> _Material provided_
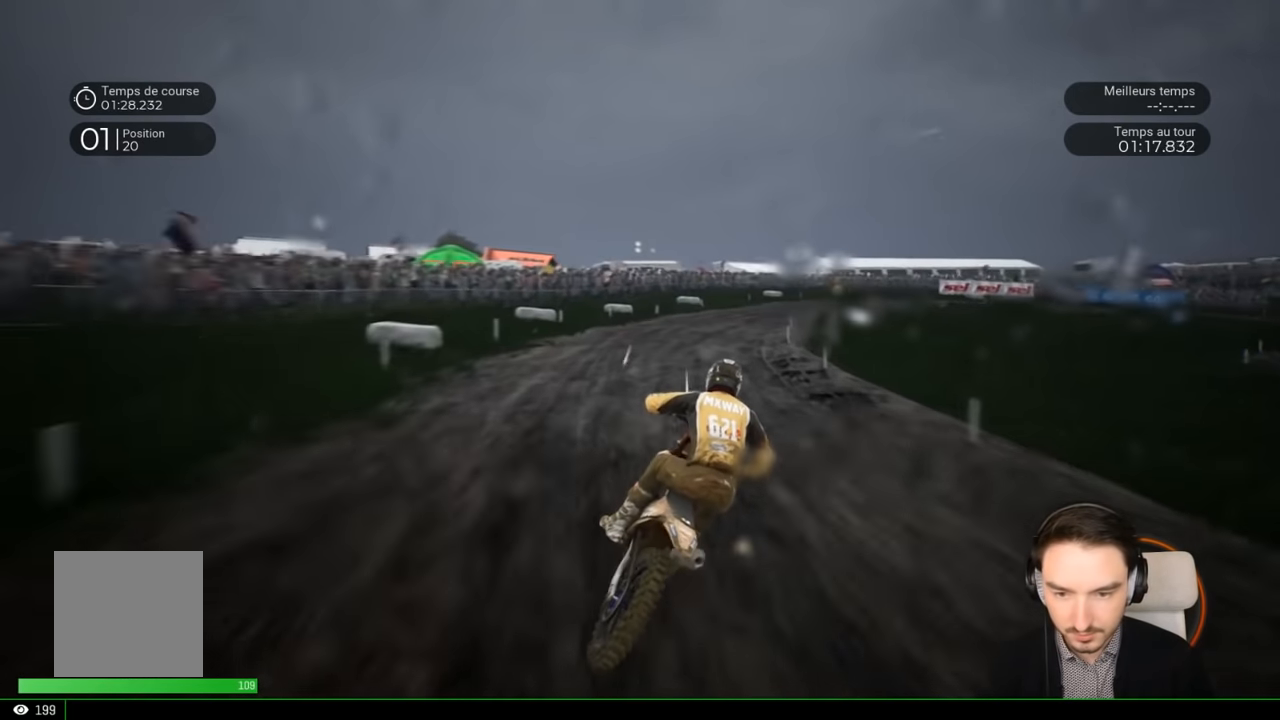
{"buttons": ["R2"], "left_stick": "right", "right_stick": "center", "events": []}
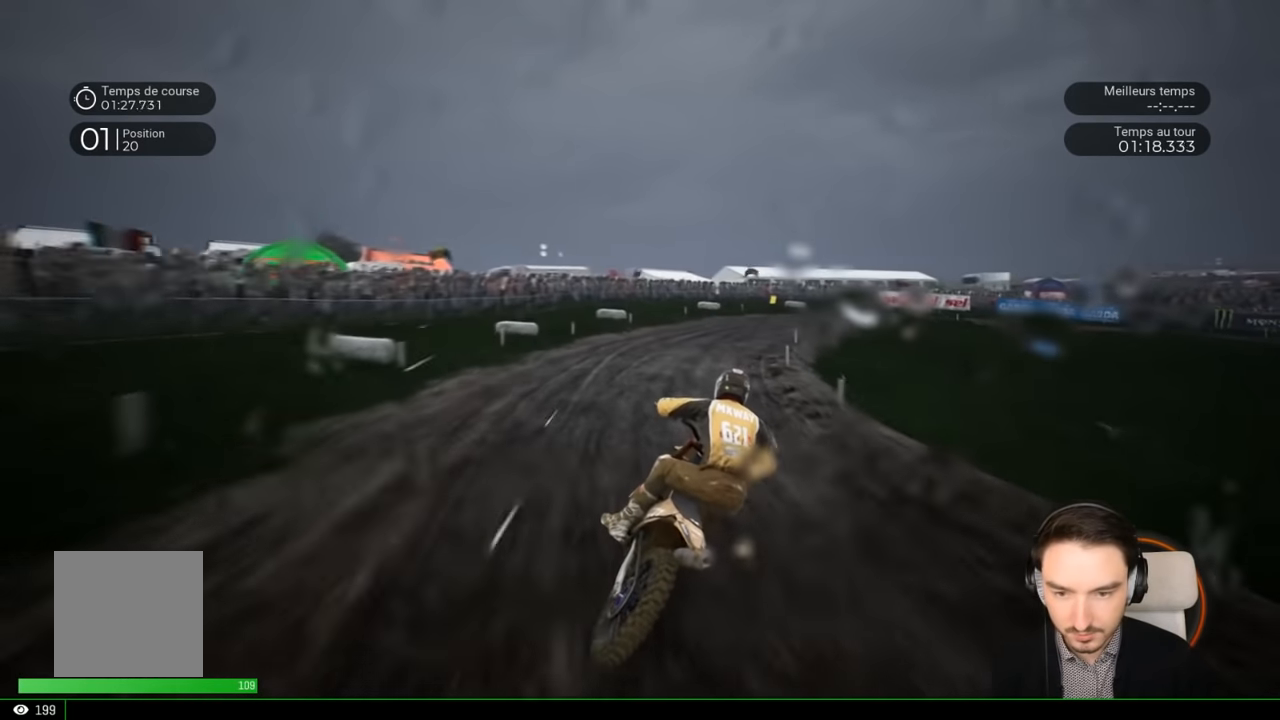
{"buttons": ["R2"], "left_stick": "right", "right_stick": "center", "events": []}
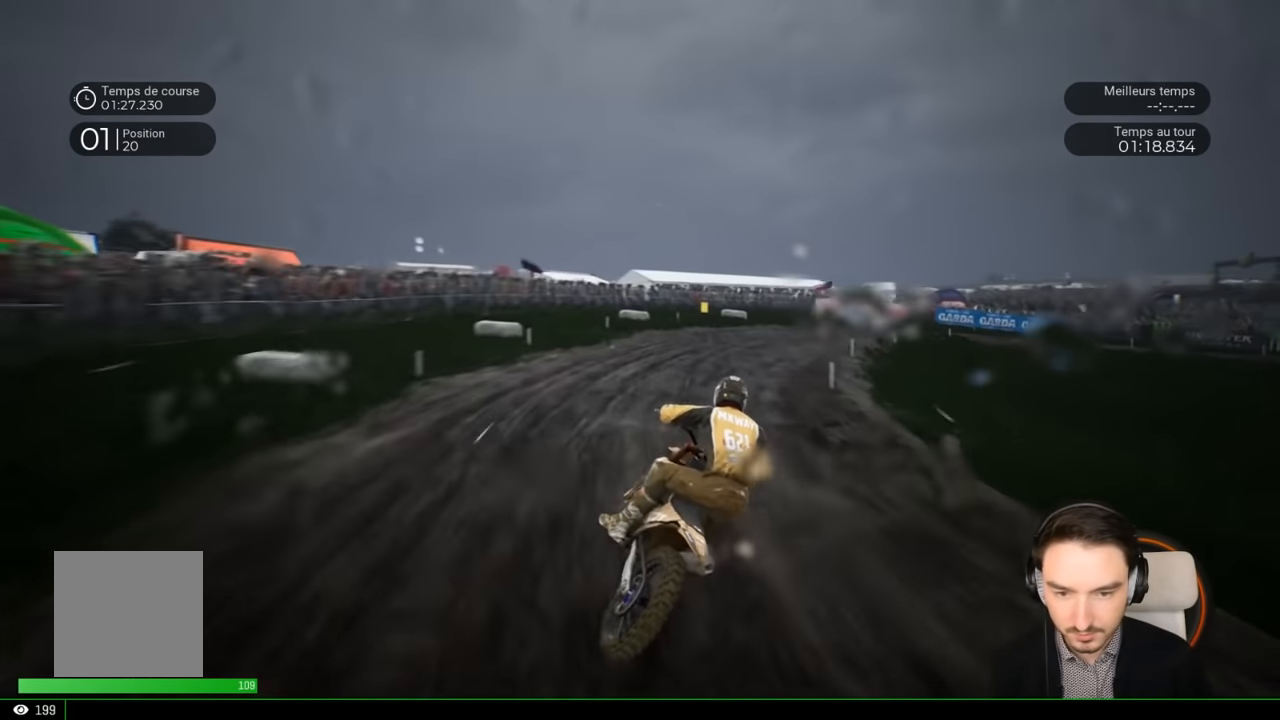
{"buttons": [], "left_stick": "right", "right_stick": "down-right", "events": [[233, "R2", "up"], [333, "right_stick", "down-right"]]}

> _Exercise prompt_
Please output every line of the listing as it stands, and omit its images.

> _Answer area_
{"buttons": ["R2"], "left_stick": "right", "right_stick": "center", "events": []}
{"buttons": ["R2"], "left_stick": "right", "right_stick": "center", "events": []}
{"buttons": [], "left_stick": "right", "right_stick": "down-right", "events": [[233, "R2", "up"], [333, "right_stick", "down-right"]]}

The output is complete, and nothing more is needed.